▸ Quoted passage
....

Determining the elements of a reasonable cause defense to penalties is a question of law subject to de novo review. United States v. Boyle, 469 U.S. 241, 249 n.6 (1985). Factual determinations concerning the presence of those elements in a given case are subject to clearly erroneous review. Id. Appellants' contention on appeal is that the trial court committed legal error in requiring proof of facts that are not elements of the reasonable cause defense. Review of that contention is de novo.

Whether Appellants are subject to the "valuation misstatement" penalty is a legal question involving interpretation of a statute and the scope of the step transaction doctrine. Accordingly, that issue is subject to de novo review.

 

ARGUMENT

 

 

This Court has long recognized that "any one may so arrange his affairs that his taxes shall be as low as possible." Grove v. Commissioner, 490 F.2d 241, 242 (2d Cir. 1973) (quoting Helvering v. Gregory, 69 F.2d 809, 810 (2d Cir. 1934), aff'd, 293 U.S. 465 (1935)). In this case, Appellants were presented with an opportunity to acquire an asset through a transaction that could provide substantial tax benefits. Recognizing that the proposal posed complex questions of tax law, Appellants sought advice from pre-eminent experts in the field. Those experts advised that a court "should" agree that application of the Code provisions to the proposed transaction would provide the tax benefits and that no judicial doctrine would override the Code's treatment. Based on that advice, Appellants went forward with the transaction and claimed the tax loss in question.

The expert advice proved correct on the first count, but incorrect on the second. The trial court found that the economic substance and step-transaction doctrines overrode the tax treatment provided by the Code. As a result, the court both disallowed the claimed tax loss and imposed a 40% penalty. Appellants do not challenge the court's tax liability ruling, which rests on several adverse factual findings concerning the economic substance of the transaction. They do, however, challenge the imposition of penalties.

The Code's detailed and nuanced penalty provisions strike a balance between two competing considerations. On the one hand, Congress sought to deter taxpayers from taking unjustified tax positions in the hopes of winning the "audit lottery." On the other hand, Congress recognized that the complexity of the Code generates many tax disputes on which reasonable people can differ and penalties are not justified merely because a court ultimately disagrees with a position taken by the taxpayer. The result is a set of penalties, of graduated severity, that address specifically described conduct that Congress believed warranted a special deterrent and that explicitly except taxpayers who acted with reasonable cause and in good faith.

....

Pick up the passage on tax penalties where its last sentence ends and keep writing it.

....

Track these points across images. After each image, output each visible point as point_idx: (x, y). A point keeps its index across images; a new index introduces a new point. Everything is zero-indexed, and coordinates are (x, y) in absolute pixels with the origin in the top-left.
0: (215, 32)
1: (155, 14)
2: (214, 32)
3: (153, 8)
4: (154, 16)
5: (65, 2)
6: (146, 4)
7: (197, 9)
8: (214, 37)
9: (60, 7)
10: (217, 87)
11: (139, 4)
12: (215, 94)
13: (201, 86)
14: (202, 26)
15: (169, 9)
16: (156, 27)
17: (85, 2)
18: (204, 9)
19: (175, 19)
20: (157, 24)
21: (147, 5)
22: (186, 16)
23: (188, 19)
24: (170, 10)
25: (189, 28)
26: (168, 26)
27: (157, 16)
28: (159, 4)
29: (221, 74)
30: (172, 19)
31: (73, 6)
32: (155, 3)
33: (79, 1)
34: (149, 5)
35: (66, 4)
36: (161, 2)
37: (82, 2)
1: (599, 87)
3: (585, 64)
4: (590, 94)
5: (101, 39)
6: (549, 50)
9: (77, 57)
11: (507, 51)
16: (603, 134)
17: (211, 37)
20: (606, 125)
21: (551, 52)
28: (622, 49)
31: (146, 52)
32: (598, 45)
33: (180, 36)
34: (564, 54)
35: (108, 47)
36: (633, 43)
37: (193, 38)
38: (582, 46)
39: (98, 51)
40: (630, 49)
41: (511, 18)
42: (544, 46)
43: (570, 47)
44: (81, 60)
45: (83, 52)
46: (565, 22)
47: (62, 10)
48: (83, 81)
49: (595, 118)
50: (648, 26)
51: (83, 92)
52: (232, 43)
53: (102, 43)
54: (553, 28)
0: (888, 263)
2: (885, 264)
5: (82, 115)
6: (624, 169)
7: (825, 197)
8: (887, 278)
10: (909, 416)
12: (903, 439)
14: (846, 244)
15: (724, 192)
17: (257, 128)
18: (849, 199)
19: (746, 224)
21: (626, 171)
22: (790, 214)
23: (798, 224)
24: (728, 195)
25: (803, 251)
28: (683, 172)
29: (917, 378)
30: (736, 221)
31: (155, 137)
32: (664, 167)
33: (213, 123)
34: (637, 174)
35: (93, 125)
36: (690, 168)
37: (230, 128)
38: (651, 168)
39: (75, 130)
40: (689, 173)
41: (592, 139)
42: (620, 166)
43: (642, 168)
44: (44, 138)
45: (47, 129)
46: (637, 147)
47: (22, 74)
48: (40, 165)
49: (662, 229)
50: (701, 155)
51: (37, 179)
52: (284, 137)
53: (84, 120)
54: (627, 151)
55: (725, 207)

....

▸ Response to this task
Appellants challenge the trial court's penalty ruling on two distinct grounds. First, no penalty should be imposed at all in this case because of the "reasonable cause" and "good faith" exception of I.R.C. § 6664(c)(1). The trial court committed legal error in rejecting Appellants' reasonable cause defense on the undisputed facts here because the court focused primarily on the conduct of Appellants' advisors rather than on "the taxpayer's effort" (Treas. Reg. § 1.6664-4(b)(1)) to hire expert advisors and follow their advice. The trial court's dismay concerning a "sophisticated marketplace" in which tax shelter promoters and advisors "developed a scheme for selling tax deductions" (SPA 152) apparently caused the court to punish Appellants for the actions of the participants in that marketplace, instead of recognizing Appellants' reasonable efforts to obtain expert advice. Second, even if the reasonable cause defense is inapplicable, the 40% penalty must be lifted. Appellants did not misstate the value of any asset, and therefore the court had no legal basis for imposing a penalty on the theory that the additional tax liability was "attributable to" a "valuation misstatement." I.R.C. § 6662(b)(3),(e),(h).

I. NO PENALTY SHOULD BE IMPOSED BECAUSE APPELLANTS ACTED WITH REASONABLE CAUSE AND GOOD FAITH WITHIN THE MEANING OF I.R.C. § 6664(c)(1)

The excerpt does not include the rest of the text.